Digestive Disease Week 2018 (DDW2018) was another successful conference with over 450 sessions presented by invited speakers and abstract authors. The interest in how the microbiome could potentially impact digestive diseases grew even more this year as compared to past conferences, with more talks dedicated to the microbiome. Many of the talks were so popular they required overflow space in the hallways to accommodate all the interested audience members. You could feel the energy of new ideas being uncovered and knowledge being shared, and I felt privileged to be able to take part this year with a few of my fellow DNA Genotek colleagues.
With so many thought-provoking sessions to choose from, I certainly was not able to attend them all. With a particular interest in the gut microbiome, I wanted to share some of my highlights.
1. Continuing Trend: Beyond Bacteria
In last year’s blog post about the highlights from DDW2017 we noted the rise in interest in the role of phages in digestive diseases. Well, the expansion of the field to encompass more than the bacteria residing within the human gut continued this year. At DDW2018 there was more of a focus on the contribution of fungus and yeast to human health and disease, in addition to viruses and phages.
Tao Zuo’s presentation Fecal Microbiota Transplantation Alters the Gut Mycobiome (fungome) which Correlates with Treatment Outcome in Clostridium Difficile Infection included an impressive amount of data and focused on the role of enteric fungal dysbiosis in Clostridium difficile infection (CDI). One of his conclusions supported the importance of restoring both fungal and bacterial microbiota in fecal microbiota transplantation efficacy treating CDI.
Similarly, Olabisi Coker’s presentation Enteric Fungi Compositional and Ecological Dysbiosis in Colorectal Cancer also looked beyond bacterial dysbiosis for a human disease; specifically colorectal carcinogenesis (CRC). The authors looked at the fungal microbiota, bacterial microbiome, as well as a many other diverse ecological networks, to understand the role these diverse organisms play in this complex disease. Furthermore, she proposed a potential use for fungal markers in the diagnosis of CRC in the future.
2. Multi-omics and Evolving Technologies
Unsurprisingly in a rapidly evolving field, significant technology development has been driving a lot of new discovery. In order to characterize or understand a human disease or biological response to an intervention, it’s necessary to conduct large cohort studies and to collect many different biological samples. These samples are run through high-throughput analysis and generate huge databases, which are needed to see a statistically significant response. By combining genomic sequencing, mass spectroscopy (MS) for deep immune profiling, proteomics and metabolomics, this field is moving towards cross-platform integration of data through computational methods and deep learning algorithms, including artificial intelligence. Genetic sequencing tends to functions as the foundation of these studies with multi-omics data layered over to provide a more comprehensive view of the very complex interactions between the host and resident microbial populations. It seems more and more a microbiome researcher requires access to a variety of analysis technologies and the academic and industry experts to help analyze and combine all of the resultant data sets.

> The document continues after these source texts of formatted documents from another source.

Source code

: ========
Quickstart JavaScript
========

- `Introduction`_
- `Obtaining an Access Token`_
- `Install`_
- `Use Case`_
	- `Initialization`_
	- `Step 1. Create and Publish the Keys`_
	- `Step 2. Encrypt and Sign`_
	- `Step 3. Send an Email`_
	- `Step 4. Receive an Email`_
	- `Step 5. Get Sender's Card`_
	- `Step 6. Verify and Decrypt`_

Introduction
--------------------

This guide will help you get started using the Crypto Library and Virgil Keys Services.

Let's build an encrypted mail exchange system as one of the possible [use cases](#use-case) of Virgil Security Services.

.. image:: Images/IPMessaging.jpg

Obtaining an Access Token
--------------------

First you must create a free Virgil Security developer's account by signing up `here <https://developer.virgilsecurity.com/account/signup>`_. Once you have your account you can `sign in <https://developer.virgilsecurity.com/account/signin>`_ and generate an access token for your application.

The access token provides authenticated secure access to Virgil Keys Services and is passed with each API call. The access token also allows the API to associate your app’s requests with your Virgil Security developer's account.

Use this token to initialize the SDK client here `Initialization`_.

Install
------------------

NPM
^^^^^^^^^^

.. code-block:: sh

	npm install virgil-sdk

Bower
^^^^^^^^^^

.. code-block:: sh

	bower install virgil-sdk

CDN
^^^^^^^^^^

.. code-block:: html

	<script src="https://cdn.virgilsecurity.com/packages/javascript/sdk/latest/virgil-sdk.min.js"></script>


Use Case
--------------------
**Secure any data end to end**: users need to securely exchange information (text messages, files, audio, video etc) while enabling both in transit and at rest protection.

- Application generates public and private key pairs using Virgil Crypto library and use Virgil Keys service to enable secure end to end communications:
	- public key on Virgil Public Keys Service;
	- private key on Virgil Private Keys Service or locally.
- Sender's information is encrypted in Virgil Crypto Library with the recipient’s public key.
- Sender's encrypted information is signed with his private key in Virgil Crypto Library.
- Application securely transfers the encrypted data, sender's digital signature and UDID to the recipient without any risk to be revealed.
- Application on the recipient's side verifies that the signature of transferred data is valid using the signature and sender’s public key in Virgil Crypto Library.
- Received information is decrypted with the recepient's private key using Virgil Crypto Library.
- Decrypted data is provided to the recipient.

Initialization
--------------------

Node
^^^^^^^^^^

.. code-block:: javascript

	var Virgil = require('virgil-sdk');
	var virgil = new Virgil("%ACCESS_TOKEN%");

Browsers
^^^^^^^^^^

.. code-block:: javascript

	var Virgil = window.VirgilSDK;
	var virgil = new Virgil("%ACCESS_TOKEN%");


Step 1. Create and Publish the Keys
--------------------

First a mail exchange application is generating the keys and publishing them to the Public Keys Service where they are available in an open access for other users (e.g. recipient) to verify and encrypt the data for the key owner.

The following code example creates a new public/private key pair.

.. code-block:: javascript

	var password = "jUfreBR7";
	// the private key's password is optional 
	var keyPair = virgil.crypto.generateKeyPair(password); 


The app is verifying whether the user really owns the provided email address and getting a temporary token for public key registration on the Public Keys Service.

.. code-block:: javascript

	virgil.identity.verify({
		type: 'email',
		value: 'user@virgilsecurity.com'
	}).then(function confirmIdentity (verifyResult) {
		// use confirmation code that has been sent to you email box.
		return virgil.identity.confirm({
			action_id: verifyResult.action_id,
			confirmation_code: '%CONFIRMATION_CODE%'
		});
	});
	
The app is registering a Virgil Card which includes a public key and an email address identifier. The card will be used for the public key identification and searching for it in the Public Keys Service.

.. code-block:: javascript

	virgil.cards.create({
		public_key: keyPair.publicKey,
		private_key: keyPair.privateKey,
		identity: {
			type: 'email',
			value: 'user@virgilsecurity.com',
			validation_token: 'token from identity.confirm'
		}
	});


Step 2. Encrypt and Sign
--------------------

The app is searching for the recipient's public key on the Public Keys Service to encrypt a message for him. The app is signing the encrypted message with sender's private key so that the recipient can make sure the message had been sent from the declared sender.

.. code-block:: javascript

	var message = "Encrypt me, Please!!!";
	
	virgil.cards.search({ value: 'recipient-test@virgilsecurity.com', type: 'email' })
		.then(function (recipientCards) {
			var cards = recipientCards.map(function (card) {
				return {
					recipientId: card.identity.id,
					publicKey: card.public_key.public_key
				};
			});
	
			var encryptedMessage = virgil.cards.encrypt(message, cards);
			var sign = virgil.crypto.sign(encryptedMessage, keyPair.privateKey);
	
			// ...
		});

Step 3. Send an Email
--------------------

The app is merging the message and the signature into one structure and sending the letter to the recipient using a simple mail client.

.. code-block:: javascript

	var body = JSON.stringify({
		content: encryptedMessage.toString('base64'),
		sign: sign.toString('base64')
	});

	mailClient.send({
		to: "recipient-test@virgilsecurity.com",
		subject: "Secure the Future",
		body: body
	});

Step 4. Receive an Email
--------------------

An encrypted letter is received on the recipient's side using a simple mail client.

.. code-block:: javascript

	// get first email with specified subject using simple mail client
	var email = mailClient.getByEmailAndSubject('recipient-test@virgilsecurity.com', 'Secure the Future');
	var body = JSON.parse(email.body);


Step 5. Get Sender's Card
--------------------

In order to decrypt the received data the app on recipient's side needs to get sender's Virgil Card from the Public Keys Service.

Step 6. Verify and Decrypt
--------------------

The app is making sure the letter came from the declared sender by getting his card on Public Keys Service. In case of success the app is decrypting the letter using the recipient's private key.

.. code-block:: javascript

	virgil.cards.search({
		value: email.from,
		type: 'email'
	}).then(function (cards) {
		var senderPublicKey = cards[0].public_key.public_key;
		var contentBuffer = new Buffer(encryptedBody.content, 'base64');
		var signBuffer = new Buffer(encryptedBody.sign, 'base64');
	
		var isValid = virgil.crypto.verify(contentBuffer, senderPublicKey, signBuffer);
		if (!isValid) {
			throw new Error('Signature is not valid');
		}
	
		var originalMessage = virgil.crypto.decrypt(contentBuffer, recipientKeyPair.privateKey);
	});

Hopefully researchers in the field continue to nurture the collaborative nature of these multi-omics studies.
3. Focus on Human Studies and Interventions
One of the major goals in gut microbiome research is to develop new diagnostics and therapeutics which requires the field to translate basic research to clinical studies. This push for more human research studies and human intervention studies was a commonly echoed theme this year.
Why does there need to be a greater investment in human research? A lot of the early work in this field was conducted in modest-sized, population-based observational studies or in animal models. Animal models -- where diet, environment, genetics and other potential confounding variables can be regulated -- allow for cause and effect relationships to be determined. The constant question an animal researcher faces is ‘How relevant are the results derived from animal models to actual humans living in the real world?’
In a presentation by Gary Wu, Designing an Informative Microbiome Clinical Study, he highlighted some key microbiome study designs and considerations to optimize research:
One interesting discussion point was the use of small studies of a well-defined and characterized human population to discover trends or correlations between the microbiome and human health. The discovered correlations can then be modeled in an easily controlled system, like tissue explants, cell culture or animals, to determine the mechanism of action. The benefit is that you know a correlation exists in a human subpopulation before you spend a lot of time and money diving into the mechanism or conducting very large longitudinal studies.
Speaking of longitudinal studies, or more specifically prospective studies, a major benefit of this type of study is that subjects can act as their own baseline and control, which avoids the whole issue of inter-subject variability causing noise. Since research is showing that a person’s microbiome can change daily, and be influenced by things like diet, exercise, stress and sleep, it becomes even more important to collect multiple samples overtime to help weed through the normal cyclical changes in the microbiome to reach the actionable insights that could spark the next big microbiome discovery.
These are the 3 trends that resonated for me at DDW this year. What were some of your favorite moments from DDW2018 or your thoughts on my three highlights?